Hokusai et les Trente-six vues du mont Fuji
Le succès fut tel que l’éditeur en demanda immédiatement dix de plus à l’artiste. La nouveauté de la série résidait non pas tant dans le choix du motif, symbole absolu du Japon, mais dans le fait de traiter le paysage comme un genre à part entière, dans la variété des points de vue et l’introduction de la perspective linéaire occidentale. Certaines estampes s’inscrivent dans la plus pure tradition japonaise, avec sa vision frontale du mont occupant le premier plan. D’autres au contraire adoptent un point de vue avant-gardiste, comme dans la célèbre Grande vague au large de Kanagawa, où le Fuji apparaît au loin, minuscule, prêt à être englouti par la vague gigantesque, au creux de laquelle s’aventure une frêle embarcation.
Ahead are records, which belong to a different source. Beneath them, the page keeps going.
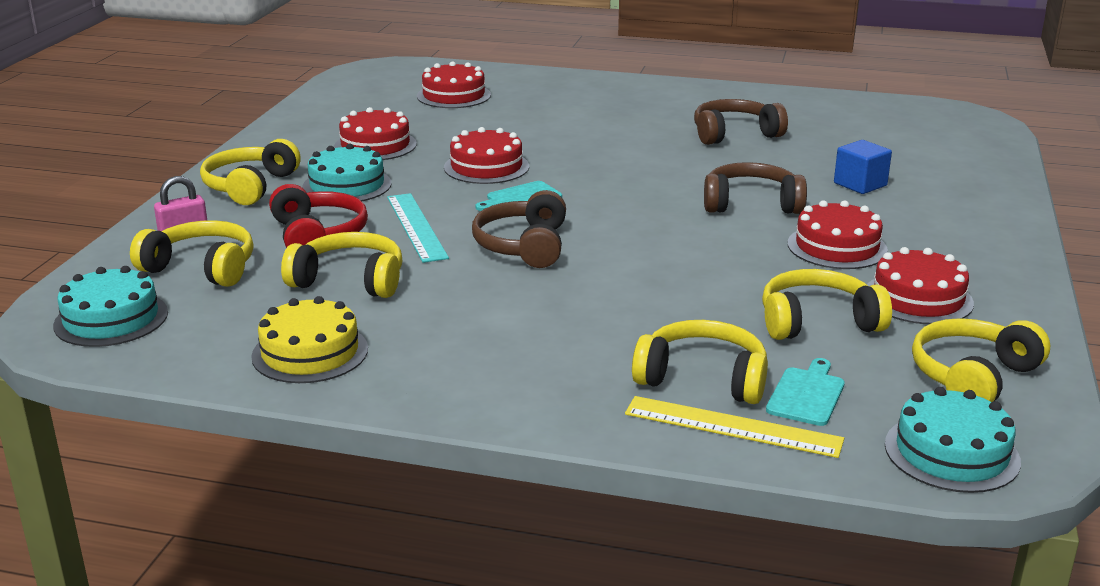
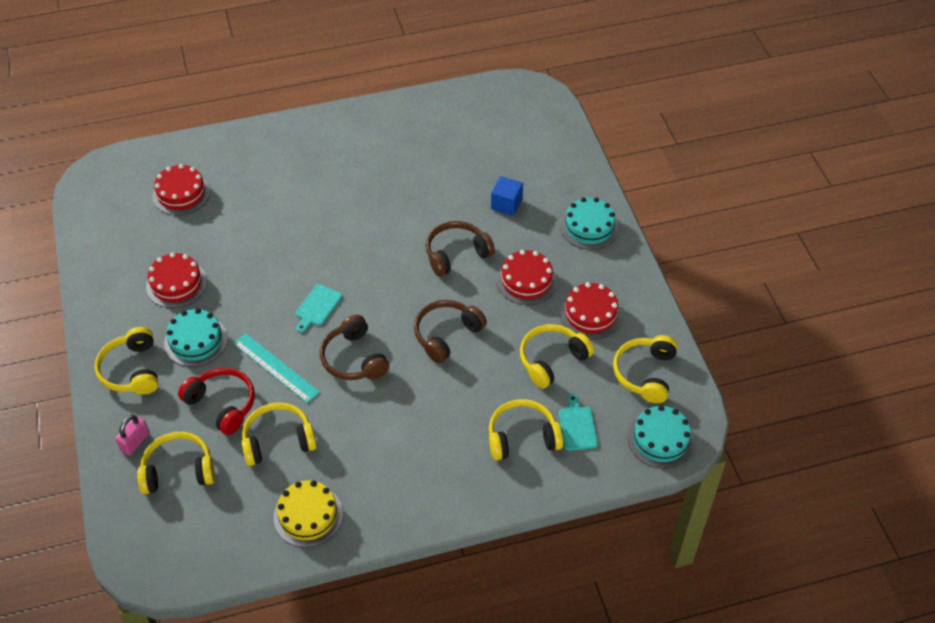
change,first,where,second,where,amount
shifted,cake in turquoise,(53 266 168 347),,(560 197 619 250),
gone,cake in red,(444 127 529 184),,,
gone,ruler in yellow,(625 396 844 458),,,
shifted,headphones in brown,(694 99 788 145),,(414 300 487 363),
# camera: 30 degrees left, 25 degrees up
De la même façon, si le paysage est le motif exclusif de la série, il n’en est pas le thème principal : ce qui préoccupe ici Hokusai est plus le rapport de l’homme à la nature, tour à tour protectrice ou menaçante. Il y décrit avec une tendresse particulière et une grande originalité les gens du peuple, artisans ou paysans, aux prises avec une nature qui les dépasse ou saisis dans leurs occupations quotidiennes. Autre innovation qui fit aussi le succès des Trente-six vues, l’emploi du bleu de Prusse introduit au Japon en 1820. Ce pigment importé par les Néerlandais offrait non seulement une grande stabilité mais d’infinies possibilités de nuances.
Fort de ce premier succès, Hokusai édita une nouvelle série : Cent vues du mont Fuji, publiées en trois volumes entre 1834 et 1840. La popularité de ces deux ensembles dépassa rapidement les frontières du Japon et exerça une influence considérable sur l’Europe, et plus particulièrement sur les peintres français comme Claude Monet ou Paul Gauguin.